PRIMARY school children risk facing a lack of adult male role models, as fewer than 20 per cent of primary school teachers are male.
While the number of female primary school teachers continue to grow, it appears male educators are a rare breed.
Mark Osborne, from Immaculate Heart Primary, is one of only two male teachers at the Leichhardt school.
The year-five teacher said more male primary school teachers were needed.
“We need a lot more men in junior education,” Mr Osborne said.
“There are plenty in high school, but we are lacking male role models for children in primary school.”
Mr Osborne, who marks 32 years as a teacher this year, said primary education was a calling.
“I come from a heritage of strong role models,” he said.
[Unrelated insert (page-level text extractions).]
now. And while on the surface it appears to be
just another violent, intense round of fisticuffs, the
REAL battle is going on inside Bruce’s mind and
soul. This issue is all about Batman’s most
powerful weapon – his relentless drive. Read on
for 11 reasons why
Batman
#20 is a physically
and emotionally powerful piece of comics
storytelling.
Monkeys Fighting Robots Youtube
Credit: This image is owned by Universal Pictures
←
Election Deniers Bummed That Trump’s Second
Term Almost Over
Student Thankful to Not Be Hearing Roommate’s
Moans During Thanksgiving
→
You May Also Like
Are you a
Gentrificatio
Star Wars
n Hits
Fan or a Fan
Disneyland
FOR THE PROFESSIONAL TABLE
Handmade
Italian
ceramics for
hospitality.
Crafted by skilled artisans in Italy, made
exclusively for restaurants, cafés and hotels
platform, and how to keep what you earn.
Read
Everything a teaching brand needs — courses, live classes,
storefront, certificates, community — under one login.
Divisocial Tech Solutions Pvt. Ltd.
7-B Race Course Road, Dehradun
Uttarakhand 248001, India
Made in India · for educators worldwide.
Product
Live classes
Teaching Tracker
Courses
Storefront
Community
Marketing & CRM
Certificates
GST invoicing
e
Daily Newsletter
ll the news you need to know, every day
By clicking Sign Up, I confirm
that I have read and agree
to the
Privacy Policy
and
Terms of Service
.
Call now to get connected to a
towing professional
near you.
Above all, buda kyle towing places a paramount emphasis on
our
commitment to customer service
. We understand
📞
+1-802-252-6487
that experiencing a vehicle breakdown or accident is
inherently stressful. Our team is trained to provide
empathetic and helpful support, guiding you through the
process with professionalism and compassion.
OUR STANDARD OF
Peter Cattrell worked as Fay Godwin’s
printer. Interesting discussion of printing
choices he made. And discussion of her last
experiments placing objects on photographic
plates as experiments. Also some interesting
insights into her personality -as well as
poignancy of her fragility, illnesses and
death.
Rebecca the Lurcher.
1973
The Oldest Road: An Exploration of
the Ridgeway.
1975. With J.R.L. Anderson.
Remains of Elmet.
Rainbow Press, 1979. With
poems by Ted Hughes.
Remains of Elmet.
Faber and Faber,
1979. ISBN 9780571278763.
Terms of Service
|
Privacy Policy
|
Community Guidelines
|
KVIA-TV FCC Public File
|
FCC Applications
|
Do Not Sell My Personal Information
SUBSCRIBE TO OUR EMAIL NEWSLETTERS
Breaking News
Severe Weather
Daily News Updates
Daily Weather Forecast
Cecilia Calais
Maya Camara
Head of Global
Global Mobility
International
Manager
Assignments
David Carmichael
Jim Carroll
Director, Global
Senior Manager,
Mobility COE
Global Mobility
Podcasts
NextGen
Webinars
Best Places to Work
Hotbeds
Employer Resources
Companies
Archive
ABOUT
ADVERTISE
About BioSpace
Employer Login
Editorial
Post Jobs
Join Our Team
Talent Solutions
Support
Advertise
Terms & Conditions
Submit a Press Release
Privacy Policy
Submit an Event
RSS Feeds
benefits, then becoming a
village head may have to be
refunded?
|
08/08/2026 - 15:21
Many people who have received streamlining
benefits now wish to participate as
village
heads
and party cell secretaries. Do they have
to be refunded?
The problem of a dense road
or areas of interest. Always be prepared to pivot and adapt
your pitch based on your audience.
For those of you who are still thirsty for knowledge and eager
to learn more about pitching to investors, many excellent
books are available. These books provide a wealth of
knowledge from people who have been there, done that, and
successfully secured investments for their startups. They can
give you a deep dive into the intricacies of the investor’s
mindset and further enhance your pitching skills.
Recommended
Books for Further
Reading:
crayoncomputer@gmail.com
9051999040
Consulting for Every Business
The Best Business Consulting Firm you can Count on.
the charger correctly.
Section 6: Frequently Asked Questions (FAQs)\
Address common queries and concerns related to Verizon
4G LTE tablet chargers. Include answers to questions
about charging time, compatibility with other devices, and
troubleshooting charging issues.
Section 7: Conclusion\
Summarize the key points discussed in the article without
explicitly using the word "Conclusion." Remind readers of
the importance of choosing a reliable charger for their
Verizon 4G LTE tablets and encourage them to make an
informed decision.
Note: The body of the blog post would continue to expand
“Throughout my primary school years I had lots of male teachers who all had a positive influence on my life.
“My advice to other young men who may be considering a career in teaching is don’t be put off by the fact it’s not the most highly paid job.
“Take up the challenge because the rewards are great.”
Having three aunts as primary teachers and a solid foundation of good role models encouraged him to take up the career but said his days weren’t without challenges.
“This job requires you to keep an open mind and adjust to things that are forever changing quickly,” he said.
“Families these days aren’t always the traditional mother and father unit.
“There are many things you have to adapt to.”
Department of Education and Training assistant director-general to human resources Craig Allen said the proportion of male teachers in Queensland state primary schools was roughly 20 per cent.
“This trend is similar in all states and territories of Australia,” Mr Allen said.
“The Department of Education and Training is an equal opportunity employer and has recruitment campaigns to attract the best possible candidates.”